Saturday, November 12, 2005

Good Morning Iraq

I've been reading the new Brian Turner book of poems, Here, Bullet, winner of the 2005 Beatrice Hawley Award from Alice James (don't you just love Alice James Books?). Turner was recently a soldier in Iraq, and many of these poems were written during his time there. The book is being compared to Komunyakaa's Dien Cai Dau. In these poems we are given gruesome details of suicide bombings in the streets, instructions for how to invade a civilian home (do not say "Stop! or I'll shoot," but "Good Morning," as you are kicking down the door), weird hallucinations from malaria pills, accounts of soldiers (and civilians) shooting and being shot, soldiers dying injured on evacuation flights or putting a rifle in their mouth to end it all. We are also given an account of the animals escaping the Iraq zoo after the initial invasion (a terrific poem to open the first section with), poems about seeing archeological sites in Iraq, and some historical poems about Iraq under previous sieges. It was a good read: the writing is tight and evocative; I enjoyed the transliterations of Arabic words; I enjoyed the authenticity of someone who was actually there. The only thing missing for me: there is nothing about why the poet is there in the first place. Not a clear note of inquiry or speculation or doubt about the "mission." Of wonder about its "rightness or wrongness." Perhaps it is a standard military thing: not to question. But I think it is a significant omission.

1 comment:

Justin Evans said...

Peter,

It is a standard thing to leave out the politics. You may be right that it is an omission, but I think it necessary, even above the so called form of military writing. The message, standard or not, is that on some level, the soldier is not in complete control. For Turner's book, it works to stick to the form because of his dream-like poems influenced by malaria pills and a world where the combat experience has been turned on its ear. Beginning with Grenada and Panama, the press has been intentionally invasive, and the soldier has lost (some say for the better)his/her sense of anonimity.
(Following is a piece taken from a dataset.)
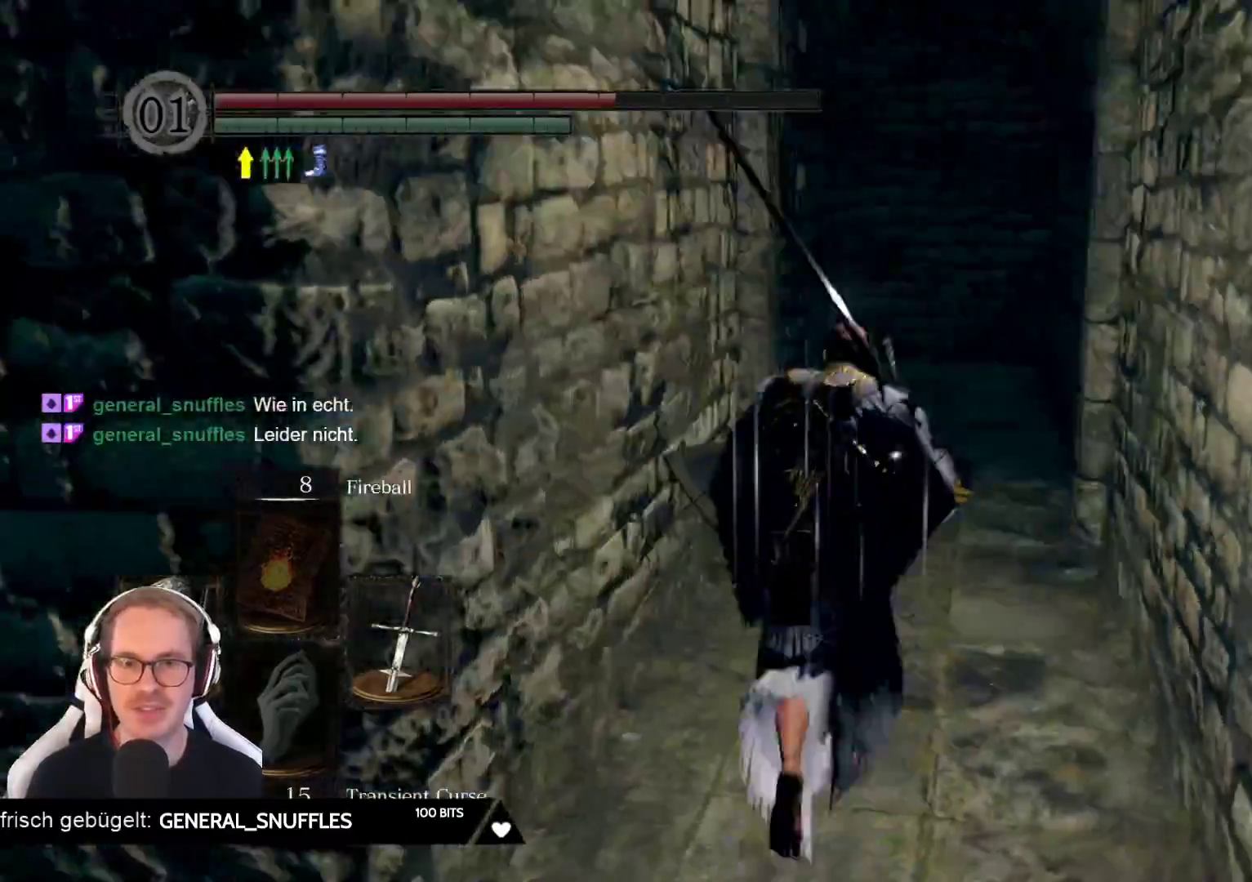
{"buttons": [], "left_stick": "up", "right_stick": "center", "events": [[300, "right_stick", "down"], [450, "right_stick", "center"]]}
I know from my own experience writing about war, I went for the shock, I went for the 'in your face' perspective, and it destroyed some of the more basic qualities of what poetry should try to do. I lost something as a result of my injecting politics. Even if it was just one of my poems, I lost a big part of the construct which would allow my reader to be surprised, maybe even delighted. Another result was that my poems were uneven, and lacking the sameness which contributes to a unified experience.